Question 6.2: Using the information contained in the table shown, do each ......
Using the information contained in the table shown, do each of the following:
1. Draw a precedence diagram.
2. Assuming an eight-hour workday, compute the cycle time needed to obtain an output of 400 units per day.
3. Determine the minimum number of workstations required.
4. Assign tasks to workstations using this rule: Assign tasks according to greatest number of following tasks. In case of a tie, use the tiebreaker of assigning the task with the longest processing time first.
5. Compute the resulting percent idle time and efficiency of the system.
| Task | Immediate Predecessor |
Task Time (in minutes) |
| a | — | 0.2 |
| b | a | 0.2 |
| c | — | 0.8 |
| d | c | 0.6 |
| e | b | 0.3 |
| f | d, e | 1.0 |
| g | f | 0.4 |
| h | g | \underline{\ 0.3} |
| Σt = 3.8 | ||
1. Drawing a precedence diagram is a relatively straightforward task. Begin with activities with no predecessors. We see from the list that tasks a and c do not have predecessors. We build from here(Figure 1).
2. {\mathrm{Cycle~time}}\ =\ {\frac{{\mathrm{Operating~time}}}{{\mathrm{Desired~output\ rate}}}}\ =~{\frac{480~{\mathrm{minutes~per~day}}}{400\ {\mathrm{units~per~day}}}}=1.2\ \text{minutes per cycle}
3. N_{\mathrm{min}}\;=\;{\frac{\Sigma t}{\mathrm{Cycle}\,\mathrm{time}}}\,=\,{\frac{3.8\,\mathrm{minutes~per\ unit}}{1.2\,\mathrm{minutes\ per\ cycle\ per\ station}}}\;=\;3.17\ \mathrm{stations\ (round\ to~4)}
4. Beginning with station 1, make assignments following this procedure: Determine from the precedence diagram which tasks are eligible for assignment. Then determine which of the eligible tasks will fit the time remaining for the station. Use the tiebreaker if necessary. Once a task has been assigned, remove it from consideration. When a station cannot take any more assignments, go on to the next station. Continue until all tasks have been assigned.

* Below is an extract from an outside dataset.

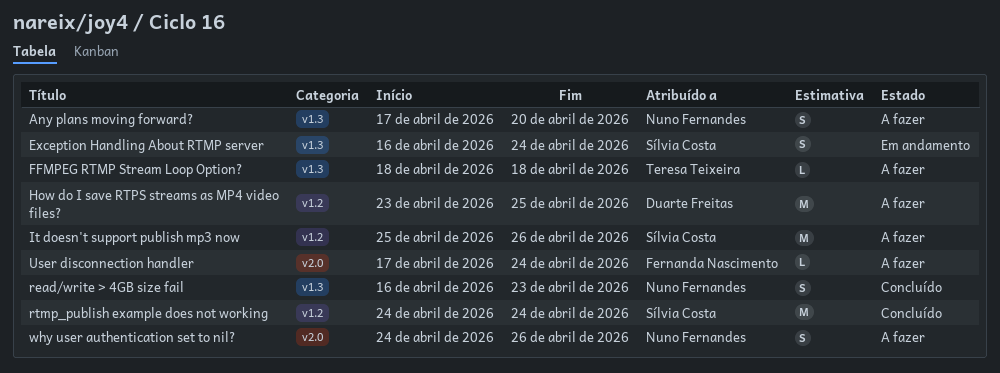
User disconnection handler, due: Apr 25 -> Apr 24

These assignments are shown in the following diagram. Note: One should not expect that heuristic approaches will always produce optimal solutions; they merely provide a practical way to deal with complex problems that may not lend themselves to optimizing techniques. Moreover, different heuristics often yield different answers(Figure 2).
5. \mathrm{Percent~idle~time}\;=\;\frac{1.0\;\mathrm{min.}}{4\times1.2\;\mathrm{min.}}\times100\;=\;20.83\%
Efficiency = 100% – 20.83% = 79.17%
| Station | Time Remaining |
Eligible | Will Fit | Assign (task time) |
Revised Time Remaining |
Idle |
| 1 | 1.2 | a, c * | a, c * | a (0.2) | 1 | |
| 1 | c, b ** | c, b ** | c (0.8) | 0.2 | ||
| 0.2 | b, d | b | b (0.2) | 0.0 | ||
| 0 | e, d | None | — | 0.0 | ||
| 2 | 1.2 | e, d | e, d | d (0.6) | 0.6 | |
| 0.6 | e | e | e (0.3) | 0.3 | ||
| 0.3^{***} | f | None | — | 0.3 | ||
| 3 | 1.2 | f | f | f (1.0) | 0.2 | |
| 0.2 | g | None | — | 0.2 | ||
| 4 | 1.2 | g | g | g (0.4) | 0.8 | |
| 0.8 | h | h | h (0.3) | 0.5 | ||
| 0.5 | — | — | — | \underline{~~0.5~~} | ||
| 1.0 min |
*Neither a nor c has any predecessors, so both are eligible. Task a was assigned since it has more followers.
**Once a is assigned, b and c are now eligible. Both will fit in the time remaining of 1.0 minute. The tie cannot be broken by the “most followers” rule, so the longer task is assigned.
***Although f is eligible, this task will not fit, so station 2 is left with 0.3 minute of idle time per 1.2-minute cycle.